II. Les conséquences procédurales de la qualification du préjudice
Au-delà du fond, l'arrêt de la Cour de cassation rappelle également des principes fondamentaux du droit processuel, en particulier l'articulation entre l'irrecevabilité d'une demande et l'examen de son bien-fondé.
A. Le respect impératif de la distinction fond/irrecevabilité par le juge
La seconde branche du premier moyen du pourvoi principal soulevait une question de procédure : la cour d'appel avait rejeté au fond les demandes de dommages et intérêts de la société Valcorp Invest pour l'avance en compte courant, après avoir déclaré cette action irrecevable.
La Cour de cassation casse l'arrêt sur ce point, en se fondant sur l'article 122 du code de procédure civile. Elle réaffirme de manière solennelle que "le juge qui décide que la demande dont il est saisi est irrecevable, excède ses pouvoirs en statuant au fond". Une fin de non-recevoir est un moyen qui tend à faire déclarer l'adversaire irrecevable en sa demande "sans examen au fond". Par conséquent, une fois l'irrecevabilité prononcée, le juge est dessaisi de la demande et ne peut plus se prononcer sur son bien-fondé.
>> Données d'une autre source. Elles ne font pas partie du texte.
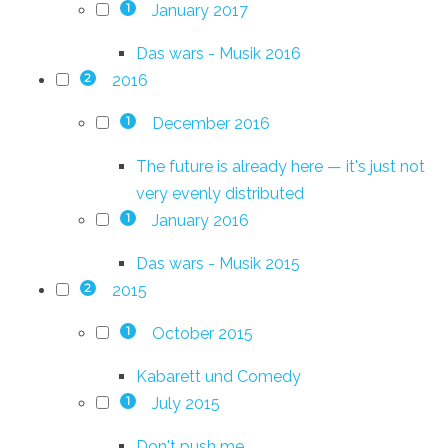
January 2017
1
Das wars - Musik 2016
2016
2
December 2016
1
The future is already here — it's just not
very evenly distributed
January 2016
1
Das wars - Musik 2015
2015
2
October 2015
1
Kabarett und Comedy
July 2015
1
Don't push me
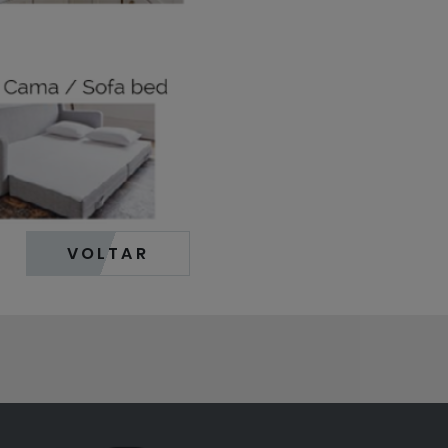
VOLTAR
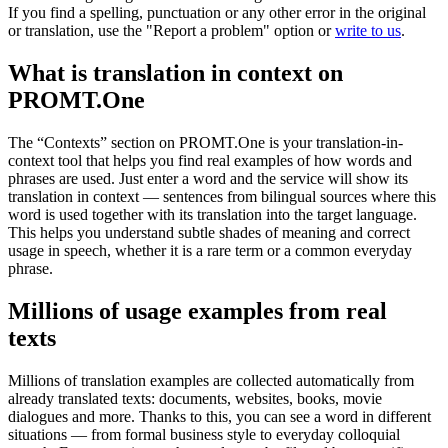
If you find a spelling, punctuation or any other error in the original
or translation, use the "Report a problem" option or
write to us
.
What is translation in context on
PROMT.One
The “Contexts” section on PROMT.One is your translation-in-
context tool that helps you find real examples of how words and
phrases are used. Just enter a word and the service will show its
translation in context — sentences from bilingual sources where this
word is used together with its translation into the target language.
This helps you understand subtle shades of meaning and correct
usage in speech, whether it is a rare term or a common everyday
phrase.
Millions of usage examples from real
texts
Millions of translation examples are collected automatically from
already translated texts: documents, websites, books, movie
dialogues and more. Thanks to this, you can see a word in different
situations — from formal business style to everyday colloquial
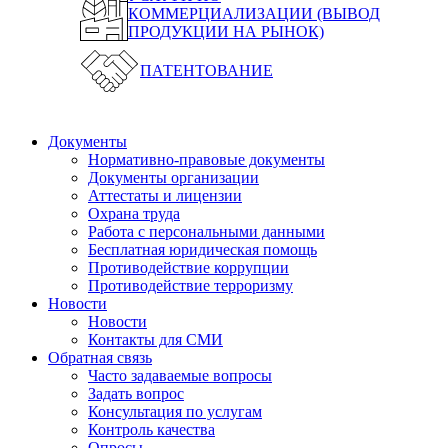
КОММЕРЦИАЛИЗАЦИИ (ВЫВОД
ПРОДУКЦИИ НА РЫНОК)
ПАТЕНТОВАНИЕ
Документы
Нормативно-правовые документы
Документы организации
Аттестаты и лицензии
Охрана труда
Работа с персональными данными
Бесплатная юридическая помощь
Противодействие коррупции
Противодействие терроризму
Новости
Новости
Контакты для СМИ
Обратная связь
Часто задаваемые вопросы
Задать вопрос
Консультация по услугам
Контроль качества
Опросы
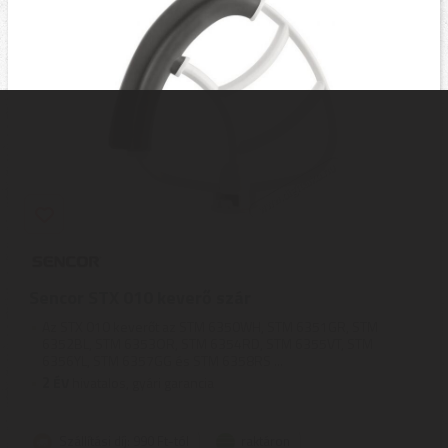
Sencor STX 010 keverő szár
Az STX 010 keverőt az STM 6350WH, STM 6351GR, STM
6352BL, STM 6353OR, STM 6354RD, STM 6355VT, STM
6356YL, STM 6357GG és STM 6358RS ...
2
ÉV
hivatalos, gyári garancia
Szállítási díj: 990 Ft-tól
raktáron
"Elle réaffirme de manière solennelle que "le juge qui décide que la demande dont il est saisi est irrecevable, excède ses pouvoirs en statuant au fond""
Ce rappel est crucial pour garantir la cohérence et la logique de la procédure civile. Ignorer cette règle reviendrait à priver la fin de non-recevoir de son caractère propre et à risquer une confusion entre les conditions d'exercice de l'action (recevabilité) et les conditions de son succès (fond). Cela évite également qu'un plaideur se voie opposer un rejet au fond sur une demande qui n'aurait même pas dû être examinée sur le fond.
B. Les implications pratiques pour l'action en responsabilité contre le commissaire aux comptes
La solution de l'arrêt du 17 juin 2026 a des implications pratiques significatives pour l'action en responsabilité des investisseurs contre les professionnels du chiffre, notamment les commissaires aux comptes.
D'une part, elle ouvre plus largement la voie à des actions individuelles pour les investisseurs, qu'ils aient acquis des titres ou consenti des avances en compte courant, dès lors qu'ils peuvent prouver que leur décision d'investir a été prise sur la base d'informations comptables inexactes certifiées par le commissaire aux comptes. Cela renforce la responsabilité des professionnels du chiffre, dont la mission de certification est une garantie pour les tiers qui se fient aux comptes. Le lien de causalité entre la faute du commissaire aux comptes (certification de comptes inexacts) et le préjudice de l'investisseur (perte de l'investissement) devient l'élément central à prouver (Cour d'appel de Montpellier, 24 novembre 2016, n°13/07077)].
D'autre part, pour les juges du fond, cet arrêt impose une vigilance accrue dans la qualification des préjudices. Ils devront, pour chaque demande, analyser la nature exacte du dommage invoqué et son lien avec les informations financières erronées, afin de distinguer clairement ce qui relève d'un préjudice personnel de l'investisseur de ce qui constitue une simple fraction du passif collectif. Cette distinction fine est la clé de la recevabilité de l'action. Enfin, l'arrêt met en lumière la nécessité d'une rigueur procédurale en cas de fin de non-recevoir, rappelant que le juge doit se borner à constater l'irrecevabilité sans statuer sur le fond. La remise de l'affaire devant une cour d'appel autrement composée souligne l'importance de ce principe pour la bonne administration de la justice.